Well, it was never safe, what you see and where the link are pointing at are different things, that's why the actual link is displayed at the bottom left of your browser when you move your mouse over it (or focus it via keyboard)
layer8
URIs with non-ASCII characters are technically invalid. Browsers and the like should (but likely don’t all do) percent-encode any invalid characters for display if they accept such invalid URIs.
dmbche
You need to decode the text after copy pasting it, I believe clicking on text will not interact with the obfuscated data since your computer will just find the unicode and ignore the obfuscated data.
This is just so that you can hide data and send it to someone to be decoded (or watermarking as mentionned)
nzach
yes, I understand this is not a security risk.
but my fear is precisely that I my be sending data to a remote host while I'm completely unaware of this fact.
I tried to create a POC with some popular url shortner services, but doesn't seems to work.
what I wanted to create was a link like <host.tld>/innoc󠅥󠅣󠅕󠅢󠄝󠅙󠅔󠄪󠅑󠅒󠅓ent that redirects to google.com. in this case the "c" contains some hidden data that will be sent to the server while the user is not aware. this seems possible with the correct piece of software.
cess11
HTML entity encoding will show the hidden content, try with https://mothereff.in/html-entities.
This is cute but unnecessary - Unicode includes a massive range called PUA: the private use area.

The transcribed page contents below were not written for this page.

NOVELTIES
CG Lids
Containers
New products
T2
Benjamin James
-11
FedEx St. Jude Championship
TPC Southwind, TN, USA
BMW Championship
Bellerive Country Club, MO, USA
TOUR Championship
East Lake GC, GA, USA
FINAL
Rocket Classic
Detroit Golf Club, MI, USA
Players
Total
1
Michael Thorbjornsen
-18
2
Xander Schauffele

The codes in this range aren’t mapped to anything (and won’t be mapped to anything) and are for internal/custom use, not to be passed to external systems (for example, we use them in fish-shell to safely parse tokens into a string, turning an unescaped special character into just another Unicode code point in the string, but in the PUA area, then intercept that later in the pipeline).
You’re not supposed to expose them outside your api boundary but when you encounter them you are prescribed to pass them through as-is, and that’s what most systems and libraries do. It’s a clear potential exfiltration avenue, but given that most sane developers don’t know much more about Unicode other than “always use Unicode to avoid internationalization issues”, it’s often left wide open.